The first thing I noticed is that, for several weeks, there are two distinct groups of highly ranked teams connected by one purple team. This is the east coast and midwest vs. the west coast, and the team connecting them is Texas. The distinctness of the grouping diminishes substantially between March 17 and 24, but it’s still there if you look closely:
The other noticeable thing on the women’s side is how (relatively) loosely connected Clemson, Notre Dame, and Vriginia – all top 10 teams – are to the action. Is it enough to make me doubt the accuracy of their ranking? I’m not sure.
One other question I wanted to answer was, “Which teams are the most important?” The measure for this is called centrality3. The graph below shows all of the teams colored by centrality – the brighter the team, the more important they are to making connections through the network. Here is a PDF version which should have better resolution.

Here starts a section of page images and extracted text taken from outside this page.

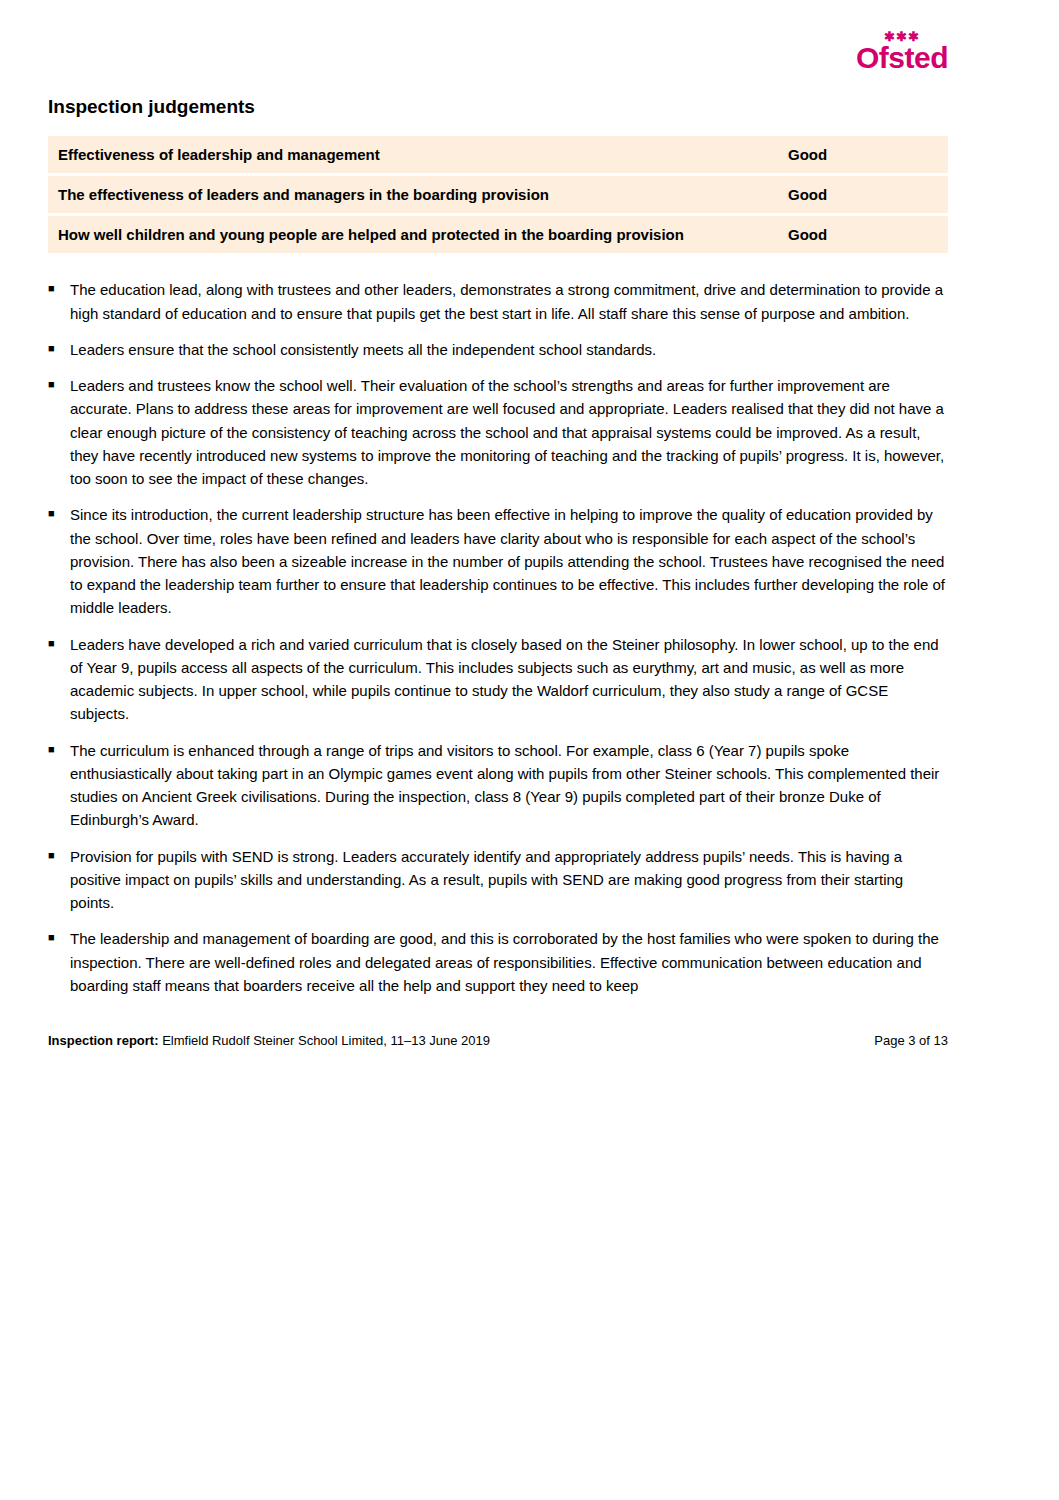✱✱✱
Ofsted
Inspection judgements
| Effectiveness of leadership and management | Good |
| The effectiveness of leaders and managers in the boarding provision | Good |
| How well children and young people are helped and protected in the boarding provision | Good |
The education lead, along with trustees and other leaders, demonstrates a strong commitment, drive and determination to provide a high standard of education and to ensure that pupils get the best start in life. All staff share this sense of purpose and ambition.
Leaders ensure that the school consistently meets all the independent school standards.
Leaders and trustees know the school well. Their evaluation of the school’s strengths and areas for further improvement are accurate. Plans to address these areas for improvement are well focused and appropriate. Leaders realised that they did not have a clear enough picture of the consistency of teaching across the school and that appraisal systems could be improved. As a result, they have recently introduced new systems to improve the monitoring of teaching and the tracking of pupils’ progress. It is, however, too soon to see the impact of these changes.
Since its introduction, the current leadership structure has been effective in helping to improve the quality of education provided by the school. Over time, roles have been refined and leaders have clarity about who is responsible for each aspect of the school’s provision. There has also been a sizeable increase in the number of pupils attending the school. Trustees have recognised the need to expand the leadership team further to ensure that leadership continues to be effective. This includes further developing the role of middle leaders.
Leaders have developed a rich and varied curriculum that is closely based on the Steiner philosophy. In lower school, up to the end of Year 9, pupils access all aspects of the curriculum. This includes subjects such as eurythmy, art and music, as well as more academic subjects. In upper school, while pupils continue to study the Waldorf curriculum, they also study a range of GCSE subjects.
The curriculum is enhanced through a range of trips and visitors to school. For example, class 6 (Year 7) pupils spoke enthusiastically about taking part in an Olympic games event along with pupils from other Steiner schools. This complemented their studies on Ancient Greek civilisations. During the inspection, class 8 (Year 9) pupils completed part of their bronze Duke of Edinburgh’s Award.
Provision for pupils with SEND is strong. Leaders accurately identify and appropriately address pupils’ needs. This is having a positive impact on pupils’ skills and understanding. As a result, pupils with SEND are making good progress from their starting points.
The leadership and management of boarding are good, and this is corroborated by the host families who were spoken to during the inspection. There are well-defined roles and delegated areas of responsibilities. Effective communication between education and boarding staff means that boarders receive all the help and support they need to keep
Inspection report: Elmfield Rudolf Steiner School Limited, 11–13 June 2019 Page 3 of 13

So if you beat Maryland, the most central team in the women’s division, it’s likely to mean that much more for your overall ranking than the average win because of their unique connections to the rest of the field.
Here’s the men’s season, with the same scheme as the women’s division:
The first thing I noticed here were the outliers at the end – Amherst and maybe Michigan and Maryland. Unlike the women’s side, these teams aren’t in the top 20 so they aren’t directly affecting nationals bid allocations.
Finally, here’s the men’s teams colored by centrality (PDF here):
Alright, time for me to get back to work. If anyone wants the raw data, look for the .csv files here.
1. This is true for DI. DIII has 16 bids for 10 regions, but otherwise the ranking and allocation processes are the same.↩
2. Here’s USAU’s explanation . It’s essentially a pairwise comparison scheme that solves by iteration until convergence, with a few tweaks like weighting individual games by recency and choosing preference values based on the score of the game.↩
3. I used betweenness centrality as it seems most appropriate for this situation. Someone please correct me if I’m wrong!↩
4. Figures were generated using the NetworkX and matplotlib Python packages.